- _EXERCISE DESCRIPTION_
If an entry contains a picture, omit that picture and transcribe everything else exactly.

- _TASK INPUT_
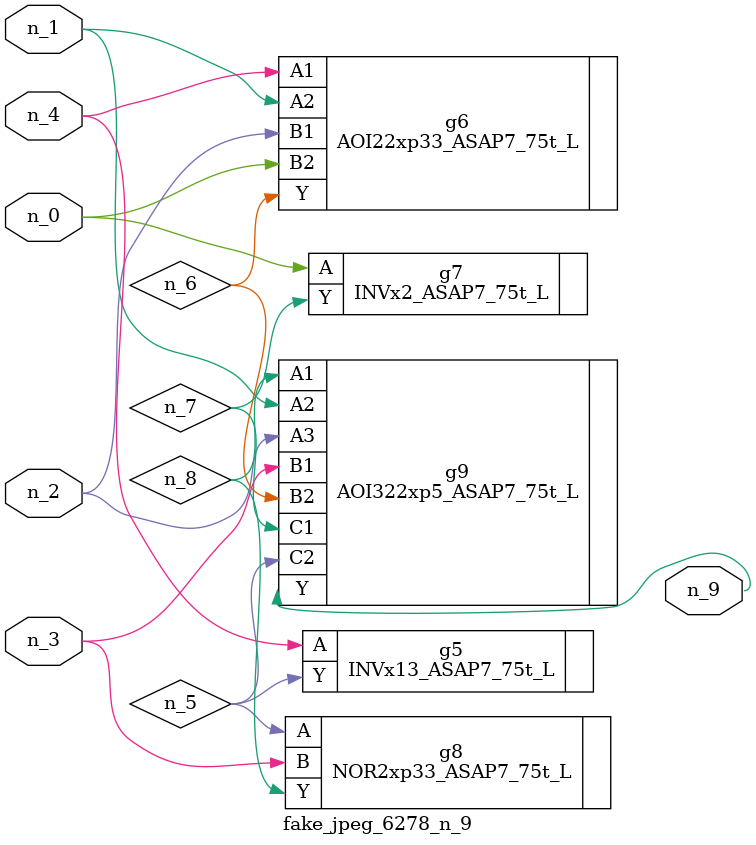
<source format=v>
module fake_jpeg_6278_n_9 (n_3, n_2, n_1, n_0, n_4, n_9);

input n_3;
input n_2;
input n_1;
input n_0;
input n_4;

output n_9;

wire n_8;
wire n_6;
wire n_5;
wire n_7;

INVx13_ASAP7_75t_L g5 ( 
.A(n_4),
.Y(n_5)
);

AOI22xp33_ASAP7_75t_L g6 ( 
.A1(n_4),
.A2(n_1),
.B1(n_2),
.B2(n_0),
.Y(n_6)
);

INVx2_ASAP7_75t_L g7 ( 
.A(n_0),
.Y(n_7)
);

NOR2xp33_ASAP7_75t_L g8 ( 
.A(n_5),
.B(n_3),
.Y(n_8)
);

AOI322xp5_ASAP7_75t_L g9 ( 
.A1(n_8),
.A2(n_1),
.A3(n_2),
.B1(n_3),
.B2(n_6),
.C1(n_7),
.C2(n_5),
.Y(n_9)
);


endmodule
</source>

- _RESPONSE TO THIS EXERCISE_
<source format=v>
module fake_jpeg_6278_n_9 (n_3, n_2, n_1, n_0, n_4, n_9);

input n_3;
input n_2;
input n_1;
input n_0;
input n_4;

output n_9;

wire n_8;
wire n_6;
wire n_5;
wire n_7;

INVx13_ASAP7_75t_L g5 ( 
.A(n_4),
.Y(n_5)
);

AOI22xp33_ASAP7_75t_L g6 ( 
.A1(n_4),
.A2(n_1),
.B1(n_2),
.B2(n_0),
.Y(n_6)
);

INVx2_ASAP7_75t_L g7 ( 
.A(n_0),
.Y(n_7)
);

NOR2xp33_ASAP7_75t_L g8 ( 
.A(n_5),
.B(n_3),
.Y(n_8)
);

AOI322xp5_ASAP7_75t_L g9 ( 
.A1(n_8),
.A2(n_1),
.A3(n_2),
.B1(n_3),
.B2(n_6),
.C1(n_7),
.C2(n_5),
.Y(n_9)
);


endmodule
</source>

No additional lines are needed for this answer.